Handke tient une place particulière dans le paysage littéraire en raison de son implication dans la géographie yougoslave, complexe, et ses prises de position parfois jugées ambiguës. Il s’est retiré de longues années pour écrire Toujours la tempête. C’est un auteur bien connu en France par ses romans et ses nouvelles dont L’Angoisse du gardien de but au moment du penalty et La Femme gauchère ; par ses scénarios dont celui des Ailes du désir écrit avec Wim Wenders, et par son théâtre joué depuis les années 70 – Outrage au public, La Chevauchée sur le lac de Constance, Les Gens déraisonnables sont en voie de disparition, Par les villages -. Il est monté par les grands metteurs en scène comme Claude Régy, Luc Bondy ou Peter Van den Eede et bien d‘autres. Alain Françon aujourd’hui donne une belle lecture du récit, qui d’intime devient collectif, dans une facture sobre et forte, passant de la narration aux dialogues. « Et pourtant le coeur, le centre de mon écriture est le récit, la longue narration, exhaustive, oscillante, sinueuse, et de nouveau laconique : c’est moi cela. C’est moi, c’est moi tout entier » disait Handke dans Espaces intermédiaires.

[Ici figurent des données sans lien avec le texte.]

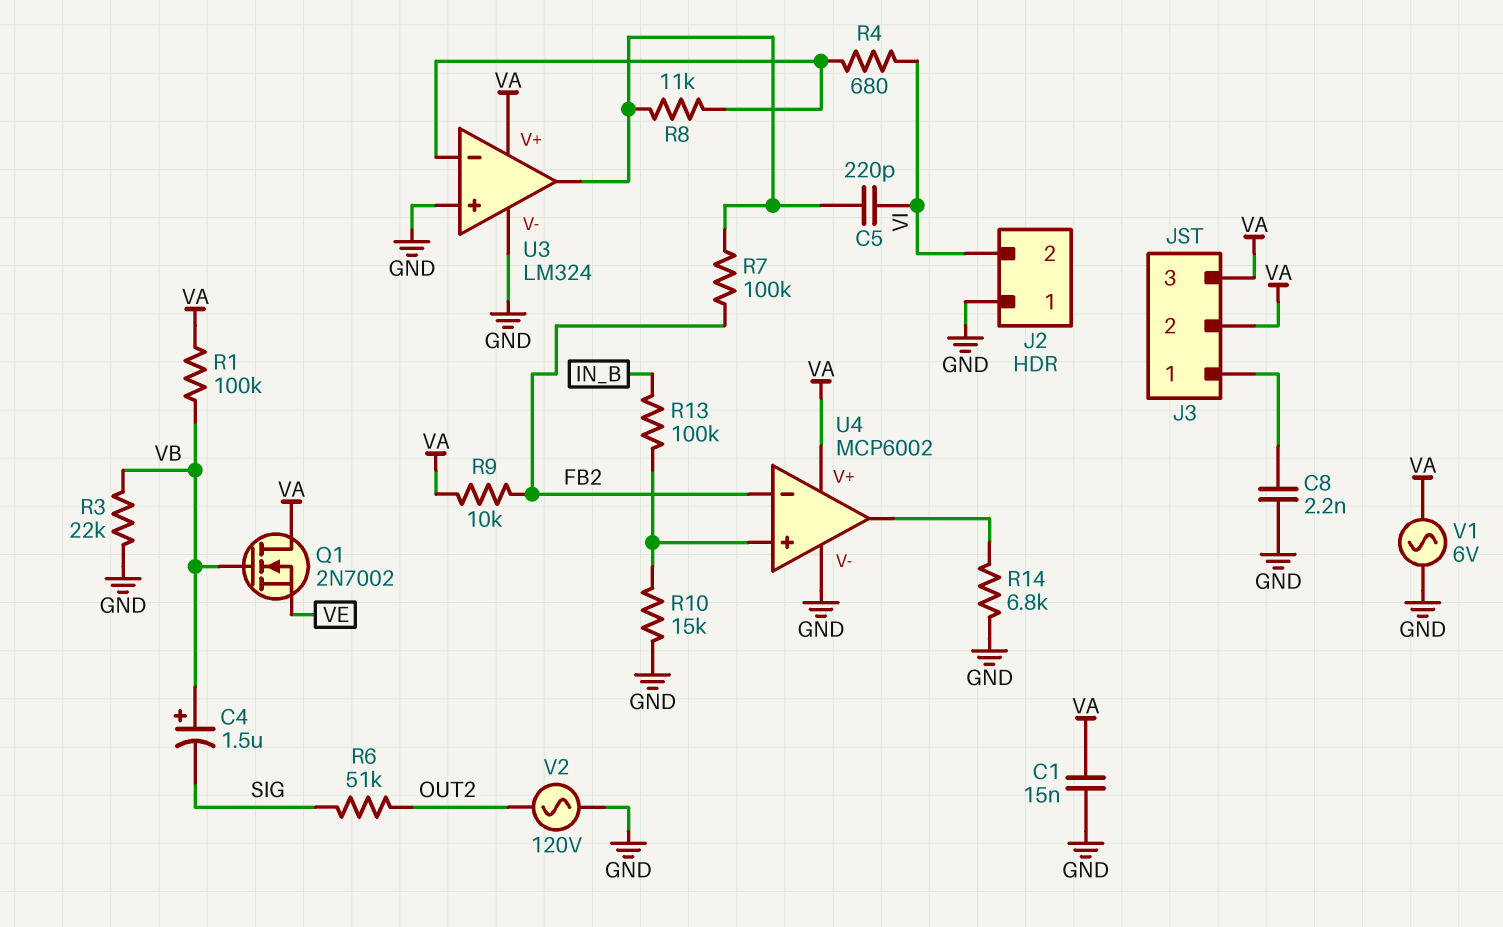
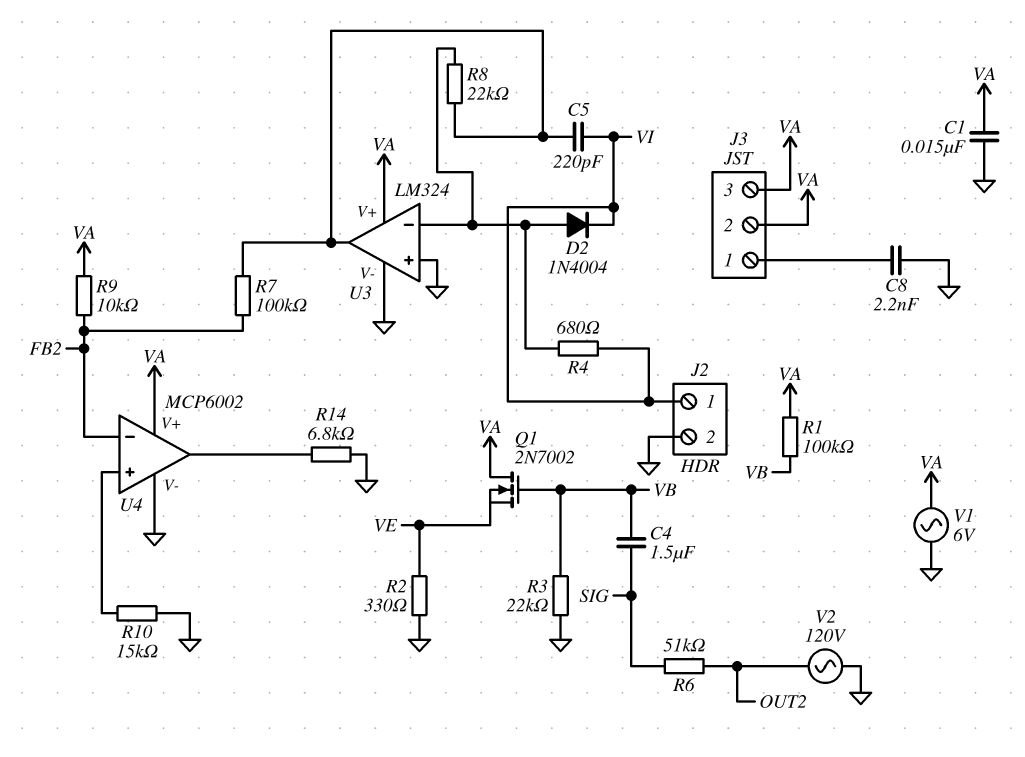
C4: 1.5uF (plus VB, minus SIG) -> 1.5uF (SIG, VB)
D2: none -> diode 1N4004 (A U3/in-, K VI)
J2 pin 1: GND -> VI
J2 pin 2: VI -> GND
R2: none -> 330 (GND, VE)
R8: 11k (U3/in-, U3/out) -> 22k (U3/in-, U3/out)
R13: 100k (IN_B, U4/in+) -> none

Les acteurs sont habités et la direction d’acteurs exemplaire, chacun donnant sa perception des événements familiaux et historiques avec sa personnalité propre, tout en construisant la pertinence de la tribu, cette famille slovène telle que Handke la décrit : « L’Histoire a dévoré ma vie… Notre vie… la désespérance », dit Moi, fermant le spectacle. L’interprétation de Laurent Stocker – de la Comédie-Française – par sa présence discrète et troublante servant de révélateur aux événements, apporte la distance poétique et de l’imaginaire.
brigitte rémer
Mise en scène : Alain Françon – assistant à la mise en scène : Nicolas Doutey – décor : Jacques Gabel – lumières : Joël Hourbeigt – costumes : Sarah Leterrier – musique : Marie-Jeanne Séréro – musiciens : Floriane Bonanni, Philip James Glenister, Renaud Guieu, Benjamin Mc Connell, Julien Podolak, Thierry Serra – son : Léonard Françon – collaboration dramaturgique : Sophie Semin – chorégraphie : Caroline Marcadé – Toujours la tempête est publié aux éditions Le Bruit du temps.
Vu aux Ateliers Berthier-Odéon Théâtre de l’Europe (4 mars-2 avril 2015) Tournée – La Comédie de Saint-Etienne-CDN, du 8 au 10 avril 2015 – Maison de la Culture d’Amiens, les 15 et 16 avril 2015 – Théâtre de Nice, centre dramatique national, du 22 au 26 avril 2015 – La Comédie de Clermont-Ferrand, scène nationale, les 5 et 6 mai 2015 – MC2 Grenoble, du 22 au 26 septembre 2015.